The results of a clinical trial investigating the effects of "exer-gaming", or virtual reality-enhanced exercise, on cognition in a group of older adults has shown greater cognitive benefit for those who played exer-games than those who took part in traditional exercise.
 
Of those participants who were enrolled, 63 completed the three-month study, published in the American Journal of Preventive Medicine. All of the volunteers, aged between 58 and 99 years, rode exercise bikes an average of three times a week. 
Half of the volunteers rode a traditional exercise bike, whereas half rode a bike equipped with a virtual reality display. 

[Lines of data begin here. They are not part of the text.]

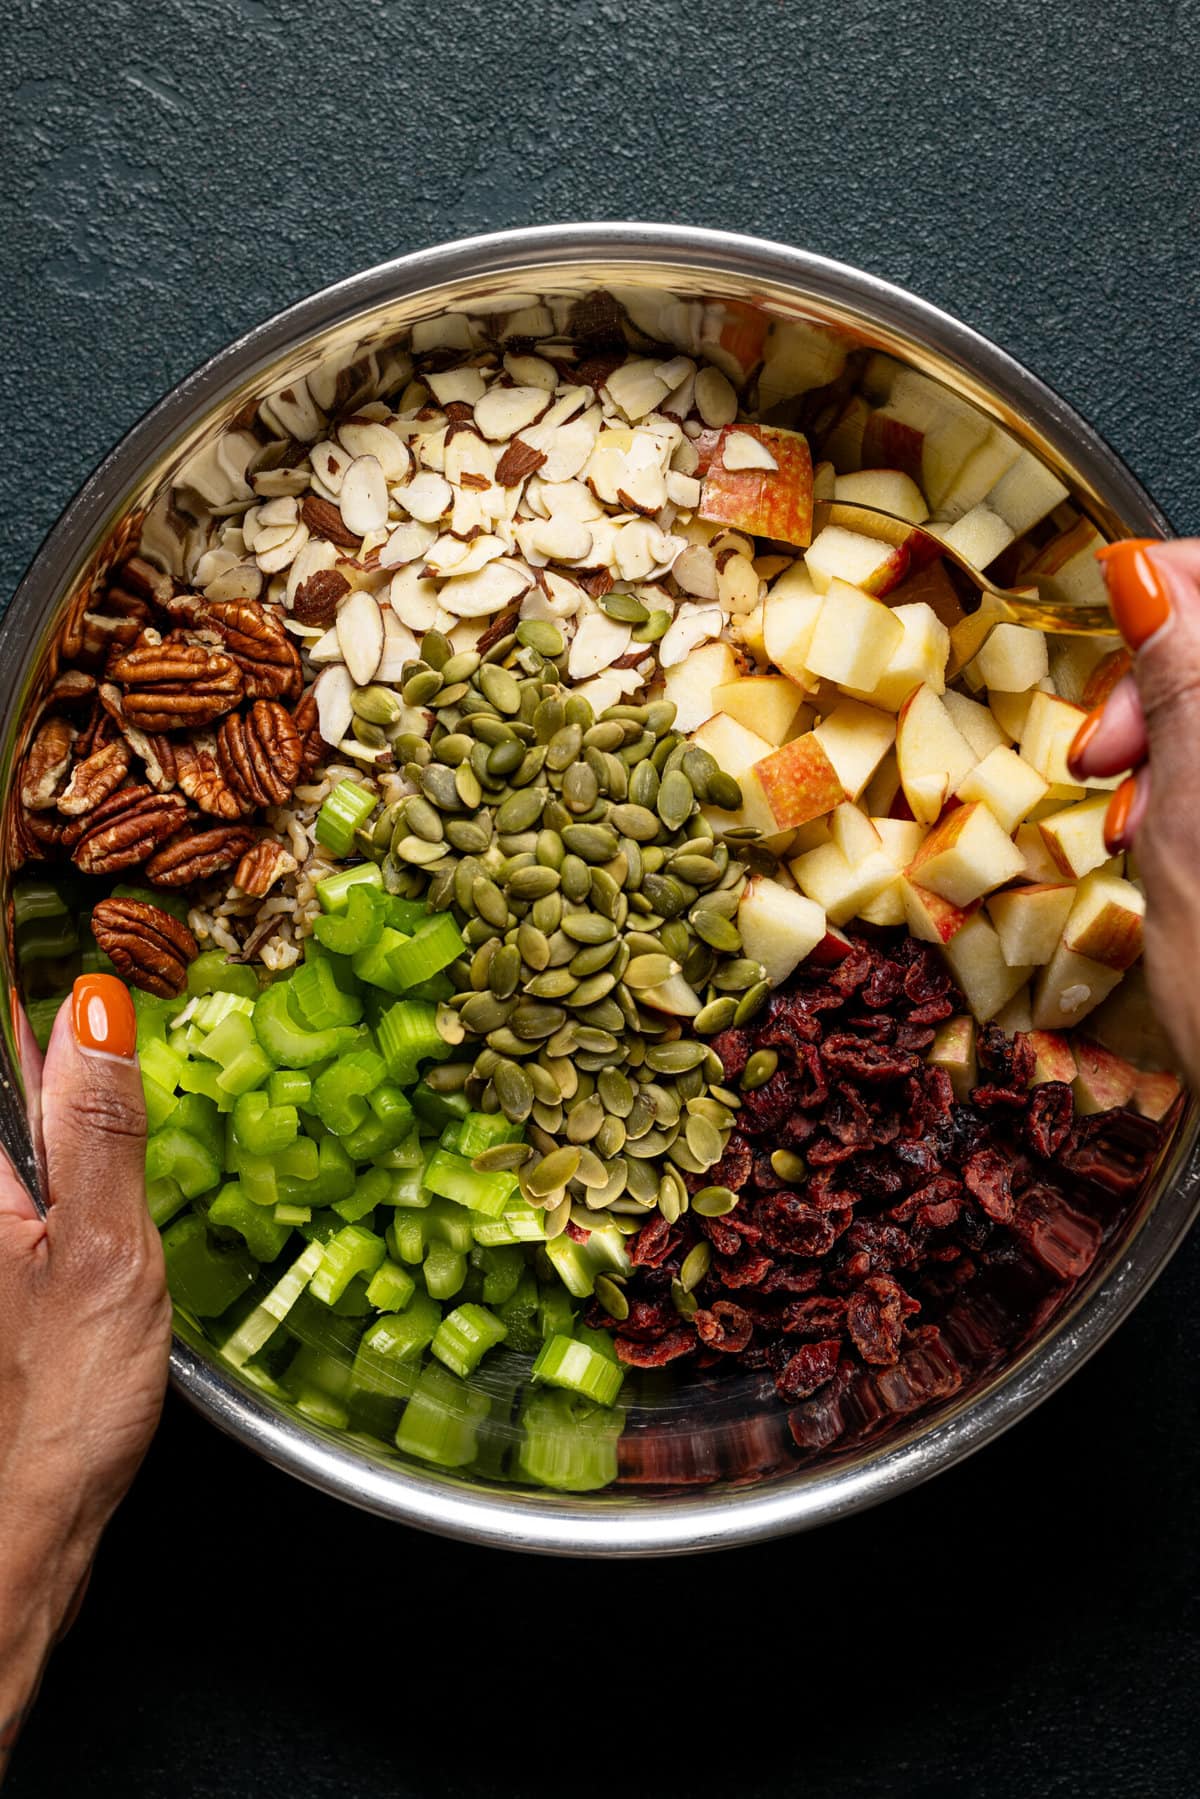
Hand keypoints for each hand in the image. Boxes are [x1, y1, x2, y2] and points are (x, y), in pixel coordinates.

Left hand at [0, 975, 169, 1781]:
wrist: (12, 1532)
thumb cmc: (56, 1407)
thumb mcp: (105, 1249)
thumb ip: (99, 1119)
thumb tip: (93, 1003)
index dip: (14, 943)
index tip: (35, 844)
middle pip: (6, 1065)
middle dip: (44, 1012)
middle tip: (83, 929)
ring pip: (13, 1113)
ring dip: (51, 1062)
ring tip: (100, 1013)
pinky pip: (16, 1154)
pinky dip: (49, 1114)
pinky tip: (93, 1112)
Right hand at [1067, 538, 1199, 1085]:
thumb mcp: (1197, 802)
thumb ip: (1181, 668)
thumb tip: (1145, 570)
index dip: (1170, 589)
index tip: (1115, 634)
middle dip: (1156, 687)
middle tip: (1107, 757)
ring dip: (1165, 750)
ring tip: (1133, 822)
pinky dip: (1186, 792)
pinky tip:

This 'cyber-cycle' provided users with 3D tours and allowed them to compete against an avatar of their last performance.  
The volunteers were given cognitive assessments at the start of the study and after one and three months. 
Although there was no difference in exercise frequency, duration and intensity between the two groups, the cyber-cyclists performed better on a number of cognitive tests.  In addition, fewer of the cyber-cyclists went on to develop mild cognitive impairment.
 
The scientists also analysed blood samples from 30 of the volunteers for brain-derived neurotrophic growth factor (BDNF). They found higher levels of the BDNF protein in the blood of the cyber-cyclists than those taking traditional exercise, suggesting that virtual reality-enhanced exercise may stimulate a greater physiological effect in the brain.
 
"We already know that exercise is an important way to keep body and mind healthy," said Dr Marie Janson, of Alzheimer's Research UK. "The results from this small study suggest that combining physical and mental exercise through exer-gaming could have even more beneficial effects on cognition in older adults than normal exercise alone. 
"Larger and more detailed studies will be needed to get to the bottom of exactly what aspect of exer-gaming could be giving the benefit, but the early results are very interesting. "Although it may be unrealistic to expect people to invest in exer-gaming technology, the findings show that both mental and physical exercise are important in keeping our minds active in old age. 
"With 820,000 people in the UK already living with dementia, and an increasingly ageing population, it is important that we invest in research into preventative strategies that could help to maintain our cognition for that little bit longer."